Making its home at Michael A. Ries Ice Rink, the nonprofit Forestwood Figure Skating Club connects young skaters with goal-oriented coaching. Once beginners pick up the fundamentals in the Learn to Skate program, they can move on to private instruction with the club's coaching staff, which combines for more than 25 years of experience. These sessions prepare each student for serious competition, affording access to sanctioned competitions and private ice time on a rink uncluttered by fellow skaters or rush hour Zamboni traffic. The organization is certified by the U.S. Figure Skating Association, the governing body that oversees testing and competitions for all Olympic hopefuls.
During the day, huge skylights cast a glow over Zelma Watson-George Roller Skating Facility's big, bright, festive rink; in the evenings, glow sticks and other fun accessories light up the crowd as kids and families roll by. Most days, contemporary hip hop and R&B provide the soundtrack, although occasional themed skates turn over the sound system to the likes of Michael Jackson. The center's cafe helps skaters recharge with wings, pizza, hotdogs, and cotton candy, and the arcade bleeps and buzzes with both video games and redemption games spooling out tickets that can be exchanged for prizes or added to an investment portfolio.
A municipal facility owned and operated by the City of Euclid, C.E. Orr Ice Arena gives skaters plenty of ice space for practicing triple toe loops and triple dekes. The high school regulation-size rink is home to youth and adult hockey leagues, just as the water that became the ice was once home to youth and adult fish. The general public, meanwhile, can get in on the action during open skate times held throughout the week.
For more than 35 years, skaters of all ages and experience levels have strapped on wheels and traversed Chagrin Valley Roller Rink. Private and group skating lessons prevent mobile 10-person pileups, and nights designated for teens, tots, or families feature music tailored to each audience. When the school bell rings, the center opens its doors to after-school skaters, blasting song requests entered on the rink's online song-request module. Skating experts at the pro shop sell and rent in-line and roller-skating equipment, and match feet with compatible wheels. A snack bar refuels participants and furnishes eats for private parties, and the arcade's pinball machines and vintage games slurp up quarters and exercise thumbs.

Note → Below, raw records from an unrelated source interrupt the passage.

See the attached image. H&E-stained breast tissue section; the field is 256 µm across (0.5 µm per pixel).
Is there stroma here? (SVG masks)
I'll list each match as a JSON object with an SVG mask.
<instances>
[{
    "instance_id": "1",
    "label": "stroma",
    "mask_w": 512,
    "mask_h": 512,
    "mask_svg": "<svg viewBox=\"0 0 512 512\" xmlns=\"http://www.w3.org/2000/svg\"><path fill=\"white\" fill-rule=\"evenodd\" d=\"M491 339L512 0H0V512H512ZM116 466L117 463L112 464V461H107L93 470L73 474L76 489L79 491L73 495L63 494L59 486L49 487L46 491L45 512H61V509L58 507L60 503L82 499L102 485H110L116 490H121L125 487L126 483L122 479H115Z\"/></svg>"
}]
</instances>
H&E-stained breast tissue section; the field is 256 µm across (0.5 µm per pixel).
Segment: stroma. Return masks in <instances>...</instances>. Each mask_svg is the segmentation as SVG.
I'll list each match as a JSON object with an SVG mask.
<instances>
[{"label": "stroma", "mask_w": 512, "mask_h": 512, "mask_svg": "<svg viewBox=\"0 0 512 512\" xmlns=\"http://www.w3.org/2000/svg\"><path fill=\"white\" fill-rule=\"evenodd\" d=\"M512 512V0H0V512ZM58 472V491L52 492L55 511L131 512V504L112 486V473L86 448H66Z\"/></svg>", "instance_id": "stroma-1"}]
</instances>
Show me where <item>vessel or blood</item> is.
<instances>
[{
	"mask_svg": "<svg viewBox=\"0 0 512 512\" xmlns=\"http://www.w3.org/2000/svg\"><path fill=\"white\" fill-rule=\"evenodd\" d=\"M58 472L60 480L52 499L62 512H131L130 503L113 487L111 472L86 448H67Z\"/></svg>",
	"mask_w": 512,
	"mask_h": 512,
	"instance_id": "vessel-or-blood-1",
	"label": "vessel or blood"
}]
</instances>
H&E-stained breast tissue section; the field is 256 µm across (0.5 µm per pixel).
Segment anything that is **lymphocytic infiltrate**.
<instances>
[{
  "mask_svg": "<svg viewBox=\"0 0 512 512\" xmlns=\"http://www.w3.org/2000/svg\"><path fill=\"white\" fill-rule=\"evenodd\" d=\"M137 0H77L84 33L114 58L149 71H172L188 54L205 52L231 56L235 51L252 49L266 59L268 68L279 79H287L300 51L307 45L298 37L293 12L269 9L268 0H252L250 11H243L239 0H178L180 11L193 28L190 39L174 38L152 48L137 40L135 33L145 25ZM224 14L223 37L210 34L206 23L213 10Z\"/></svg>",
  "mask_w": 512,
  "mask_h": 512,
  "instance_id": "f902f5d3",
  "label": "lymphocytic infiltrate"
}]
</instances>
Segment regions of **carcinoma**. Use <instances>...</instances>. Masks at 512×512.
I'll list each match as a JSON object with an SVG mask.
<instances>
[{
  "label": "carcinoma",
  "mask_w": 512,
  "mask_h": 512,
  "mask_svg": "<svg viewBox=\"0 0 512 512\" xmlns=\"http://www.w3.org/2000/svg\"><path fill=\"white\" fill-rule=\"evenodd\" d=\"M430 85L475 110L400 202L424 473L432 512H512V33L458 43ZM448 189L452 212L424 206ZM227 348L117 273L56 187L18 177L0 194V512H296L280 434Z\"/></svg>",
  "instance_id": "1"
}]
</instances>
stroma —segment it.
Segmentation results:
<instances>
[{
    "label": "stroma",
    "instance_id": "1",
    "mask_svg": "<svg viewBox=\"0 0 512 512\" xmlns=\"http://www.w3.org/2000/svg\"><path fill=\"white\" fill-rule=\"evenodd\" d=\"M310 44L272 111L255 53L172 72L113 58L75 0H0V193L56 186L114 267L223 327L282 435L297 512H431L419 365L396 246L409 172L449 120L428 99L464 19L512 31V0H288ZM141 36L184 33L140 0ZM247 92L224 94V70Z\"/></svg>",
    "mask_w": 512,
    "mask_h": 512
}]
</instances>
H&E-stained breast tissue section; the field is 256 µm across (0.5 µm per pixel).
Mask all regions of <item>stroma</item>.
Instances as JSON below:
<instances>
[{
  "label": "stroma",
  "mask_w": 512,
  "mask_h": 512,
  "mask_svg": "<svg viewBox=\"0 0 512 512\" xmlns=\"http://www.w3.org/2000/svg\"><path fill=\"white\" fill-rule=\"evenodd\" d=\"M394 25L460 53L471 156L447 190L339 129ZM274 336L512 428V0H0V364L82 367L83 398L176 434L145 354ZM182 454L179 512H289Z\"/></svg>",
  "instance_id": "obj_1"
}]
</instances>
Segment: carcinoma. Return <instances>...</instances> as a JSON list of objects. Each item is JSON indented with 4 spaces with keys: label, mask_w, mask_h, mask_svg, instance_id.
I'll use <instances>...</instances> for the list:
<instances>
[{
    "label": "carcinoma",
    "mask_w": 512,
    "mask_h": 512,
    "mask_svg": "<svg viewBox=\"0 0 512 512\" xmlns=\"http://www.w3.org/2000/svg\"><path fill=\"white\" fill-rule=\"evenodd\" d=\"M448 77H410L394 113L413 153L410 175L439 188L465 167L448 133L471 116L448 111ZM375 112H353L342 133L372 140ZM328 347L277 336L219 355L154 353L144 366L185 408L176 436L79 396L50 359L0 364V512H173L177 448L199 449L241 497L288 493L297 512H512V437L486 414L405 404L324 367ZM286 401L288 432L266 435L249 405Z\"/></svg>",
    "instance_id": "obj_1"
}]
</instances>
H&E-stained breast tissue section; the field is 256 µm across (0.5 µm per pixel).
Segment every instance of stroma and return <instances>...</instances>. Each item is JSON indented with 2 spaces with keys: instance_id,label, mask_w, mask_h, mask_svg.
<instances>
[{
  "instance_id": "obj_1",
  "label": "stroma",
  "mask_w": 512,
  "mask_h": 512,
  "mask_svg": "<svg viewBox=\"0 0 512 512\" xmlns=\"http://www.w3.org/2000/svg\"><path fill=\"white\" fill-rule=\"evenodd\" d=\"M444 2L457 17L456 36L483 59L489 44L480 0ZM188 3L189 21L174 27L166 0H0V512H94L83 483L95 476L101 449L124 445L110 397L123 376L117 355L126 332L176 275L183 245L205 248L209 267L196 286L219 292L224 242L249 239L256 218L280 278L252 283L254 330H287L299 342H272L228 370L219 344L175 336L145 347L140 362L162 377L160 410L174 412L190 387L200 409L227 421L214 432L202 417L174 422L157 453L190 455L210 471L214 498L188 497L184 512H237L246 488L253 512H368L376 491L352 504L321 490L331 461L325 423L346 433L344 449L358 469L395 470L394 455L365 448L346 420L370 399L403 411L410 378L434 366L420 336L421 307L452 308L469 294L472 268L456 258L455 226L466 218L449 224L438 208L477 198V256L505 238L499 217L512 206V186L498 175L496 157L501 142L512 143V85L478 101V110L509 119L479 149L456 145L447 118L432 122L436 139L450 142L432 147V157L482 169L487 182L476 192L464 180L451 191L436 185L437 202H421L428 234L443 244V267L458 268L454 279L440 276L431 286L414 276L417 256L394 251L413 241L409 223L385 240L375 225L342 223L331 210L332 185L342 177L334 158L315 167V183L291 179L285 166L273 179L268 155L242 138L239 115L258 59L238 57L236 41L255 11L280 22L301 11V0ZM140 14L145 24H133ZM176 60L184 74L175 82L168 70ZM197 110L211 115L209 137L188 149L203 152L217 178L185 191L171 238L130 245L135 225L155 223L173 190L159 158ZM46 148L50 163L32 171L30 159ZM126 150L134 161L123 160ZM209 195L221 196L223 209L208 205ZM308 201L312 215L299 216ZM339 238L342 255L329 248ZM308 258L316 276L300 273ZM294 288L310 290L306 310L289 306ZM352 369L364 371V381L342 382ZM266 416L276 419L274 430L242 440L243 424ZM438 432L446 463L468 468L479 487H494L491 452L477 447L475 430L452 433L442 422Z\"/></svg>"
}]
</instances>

A member of a previously undiscovered species known as skateasaurus stakes its territory, tracing figure eights along the rink's hardwood floor. Dressed in blue-and-white shorts and a red trucker hat, the plush, green-and-yellow dinosaur—otherwise known as Skato—eschews eating children, and instead prompts them to shake it all about in rounds of Hokey Pokey. This fun ambiance extends to the rest of United Skates of America's roller rink, surrounded by lime-green walls and manned by a smiling staff. Inside the laser-tag arena, the outline of an asteroid belt and nearby planets pulsates under the glow of a black light as gunners duck behind posts and arches before homing in on their enemies or attempting to scan their allies' groceries. Around the rink, tables buckle under hot pizzas at bright-yellow booths, and gamers hone their skills at the nearby arcade in exchange for prizes such as backpacks, stuffed toys, and glow necklaces.